(16)グレナダに対する米・東カリブ海諸国軍派遣についてのレーガン米大統領ステートメント(要旨)
(83年10月25日,ワシントン)
(1)23日米政府は東カリブ海諸国機構(Organization of East Caribbean Sta-tes)より,グレナダにおける秩序及び民主主義の回復のための共同の努力を支援するよう正式要請を受けた。
(2)米政府としては右要請に応じ,アンティグア,バルバドス,ドミニカ,ジャマイカ,セント・ルシア及びセント・ヴィンセント各国の軍からなる多数国による努力に加わることとした。
(このうちバルバドス及びジャマイカはOECSの加盟国ではないが,米国に先立ちOECSのアプローチを受けたものである。
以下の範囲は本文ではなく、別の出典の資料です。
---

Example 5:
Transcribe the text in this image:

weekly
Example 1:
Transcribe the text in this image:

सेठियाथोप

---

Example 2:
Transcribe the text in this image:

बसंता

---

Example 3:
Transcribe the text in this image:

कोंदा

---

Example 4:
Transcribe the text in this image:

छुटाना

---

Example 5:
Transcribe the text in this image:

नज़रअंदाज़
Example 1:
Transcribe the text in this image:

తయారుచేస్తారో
)
(3)本日早朝カリブ海の民主主義国6か国及び米国の軍は,グレナダにおける上陸を開始した。
(4)米国がかかる行動をとることとした理由は次の3つである。
(イ)1,000人にも及ぶ米国人を含む無こな人々の生命を守ること(この点が最も重要)
(ロ)これ以上の混乱を防止すること
(ハ)法と秩序の回復
(5)かかる行動は,東カリブ海はもとより文明社会において全く前例のない出来事の結果,やむを得ずとするものであり,この点誤解のないようにしたい。
(6)米国はグレナダにおける事態の推移を注意深く見守ってきた。また,グレナダにおける事態を悪化させ,同島の米国民に対する危険を増大させてはならないと固く決意していた。しかし,多数の米国市民が同島脱出を希望し,このため危険にさらされていることを知るに至り,また近隣諸国から支援の要請を受けるに至り,自分(レーガン大統領)としては,固い決意をもって行動するほかないとの結論に達した。
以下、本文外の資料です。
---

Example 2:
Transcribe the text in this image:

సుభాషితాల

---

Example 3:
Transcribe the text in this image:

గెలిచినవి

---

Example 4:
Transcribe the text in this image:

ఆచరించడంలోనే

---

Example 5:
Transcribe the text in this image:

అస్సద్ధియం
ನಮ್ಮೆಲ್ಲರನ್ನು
(7)米国の目的は,(イ)自国民の保護,(ロ)離島希望者の脱出を容易にすること,(ハ)グレナダにおげる民主制度の回復と明確なものであることを改めて強調したい,(ニ)いくつかのカリブ海諸国は本問題をOASが取り上げるよう要請していると承知している。米国としては,OECS諸国,ジャマイカ及びバルバドスと緊密に協力して外交的努力を行う所存である。
2.チャールズ=ドミニカ首相(OECS議長)の発言要旨
(1)ビショップ首相は民主的選挙の必要性を認識していた。同首相が殺害されたのはまさにそのためである。
(2)カリブ海諸国にとって民主主義は不可欠である。われわれとしてはグレナダ国民が自らの政府を選択する機会を確保する必要があると考えており,このため,閣僚を多数殺害した者を隔離する必要がある。われわれとしては同国における民主体制を回復する目的のみをもって(グレナダ人による)暫定政権が樹立され,早急に選挙が行われることを確保したい。